Luke mengumpat, terlalu sering hingga seperti rapalan doa. Tak ada kata yang keluar dari mulutnya; hanya tatapan penuh rasa tidak percaya.

Nova mengatur napasnya sedemikian rupa, "Apa itu...manusia?"

Kresna mengambil jalur berbelok, memberikan pemandangan yang lebih jelas pada Nova dan juga Luke. Ia berkata, "Ada alasan kenapa tempat ini dinamai Disposal Floor."

Luke terbatuk, "Bagaimana bisa pemandangan seperti ini enggak mengusik orang-orang, eh?"

"Orenda menutup semuanya," Kres menjelaskan, "Pagna ada untuk menghilangkan bukti-bukti itu, atas bantuan Rider, tentu saja."

"Apa kau membantu Orenda juga?" tanya Nova.

"Aku? Tidak. Kalau aku tidak beruntung, mungkin aku akan menjadi salah satu tengkorak yang di sana" jawab Kres, pandangannya tetap ke jalan, "Jalur ini sudah lama tidak dipakai, jadi kalau kalian mencemaskan apakah kalian akan tertangkap atau tidak, ini jalur yang aman."

Meskipun begitu, Nova tidak tenang. Gadis itu berusaha menyangkutpautkan apa yang ayah dan ibunya lakukan. Nova tahu bahwa Orenda melakukan hal-hal yang tidak manusiawi, tapi ia tidak tahu bahwa mereka akan tidak manusiawi ini.

"Kita hampir sampai," ucap Kres, "Pakai masker kalian sampai kita tiba di kediaman kedua dokter sinting itu."

Cahaya kebiruan azuline mulai sedikit. Kres membawa pagnanya ke ujung jalan. Langit-langitnya merupakan sebuah pintu kayu yang tembus entah ke mana. Menyalakan senter, pemuda itu membenahi dulu barang-barang yang hendak ia bawa. Meminta tolong Luke mengambilkan tambang tak jauh dari tempatnya duduk, mengikat beberapa kotak kiriman menjadi satu. Sebuah tas ransel berukuran besar yang berisikan barang-barang ia sampirkan di punggung. Dengan sebuah tongkat kayu, Kres mengetuk pintu itu hingga terbuka, cahaya yang tak seberapa masuk dari lubang itu.

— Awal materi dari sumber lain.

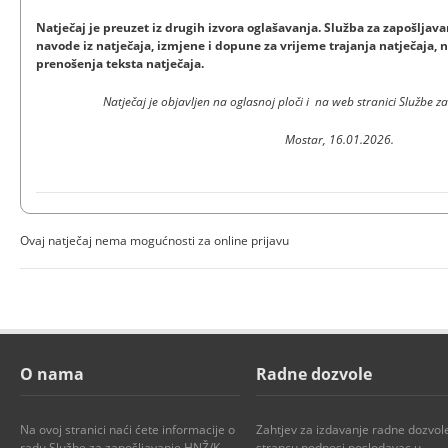
Natječaj je preuzet iz drugih izvora oglašavanja. Služba za zapošlja
navode iz natječaja, izmjene i dopune za vrijeme trajanja natječaja, n
prenošenja teksta natječaja.
Natječaj je objavljen na oglasnoj ploči i na web stranici Službe
Mostar, 16.01.2026.
Ovaj natječaj nema mogućnosti za online prijavu
O nama
Radne dozvole
Na ovoj stranici naći ćete informacije o
Zahtjev za izdavanje radne dozvol
radu Službe za zapošljavanje HNŽ/K,
strancu podnosi poslodavac u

Kres keluar terlebih dahulu, ia meletakkan tas ranselnya, mengulurkan tangan untuk membantu Nova dan Luke naik ke daratan. Lalu pemuda itu menarik seluruh kotaknya sekaligus. Nova tahu bahwa kotak-kotak yang ia bawa cukup berat namun Kresna dapat mengambilnya sekali tarik. Ia melempar tambangnya ke bawah, menutup pintunya, kemudian mengedikkan dagu mengisyaratkan untuk mulai bergerak.

"Bagaimana kau membawa kotak-kotak itu sekaligus?" tanya Nova kebingungan. Tidak mungkin pemuda itu membawanya sekaligus, "Mau aku bantu?"

"Tidak usah. Lihat sekelilingmu," Kres menjawab singkat.

Meskipun banyak pohon yang mengelilingi tempat itu, ada jalan setapak yang sama sekali tidak berbatu. Tak jauh dari tempat mereka berdiri ada sebuah bilik berukuran tak lebih dari dua meter dan tanpa disadari Luke sudah berada di sana, membukanya.

Pria itu mengeluarkan sebuah troli dan berkata, "Kau bakal pakai ini 'kan?"

"Ya, terima kasih," ucap Kres sembari meletakkan kotak-kotak itu ke atas sana. Melihat Nova yang tampak kebingungan, pria itu berkata, "Kalau mereka tidak menyediakan ini, aku pasti tidak mau lagi mengantarkan barang padanya. Terkadang pesanan mereka terlalu banyak dan aku tidak bisa mengangkatnya sendirian. Bilik itu sering menjadi tempat penyimpanan dadakan."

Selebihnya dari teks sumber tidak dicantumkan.